WORK ITEM
Setting aside any pictures, reproduce the data exactly.

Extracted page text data
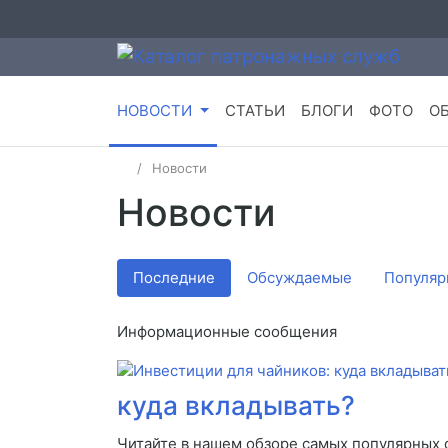
НОВОСТИ
СТАТЬИ
БЛОГИ
ФОТО
О
Новости
Новости
Последние
Обсуждаемые
Популяр
Информационные сообщения
куда вкладывать?
Читайте в нашем обзоре самых популярных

EXERCISE RESULT
НОВОСТИ
СТАТЬИ
БЛОГИ
ФОТО
О
Новости
Новости
Последние
Обсуждаемые
Популяр
Информационные сообщения
куда вкладывать?
Читайте в нашем обзоре самых популярных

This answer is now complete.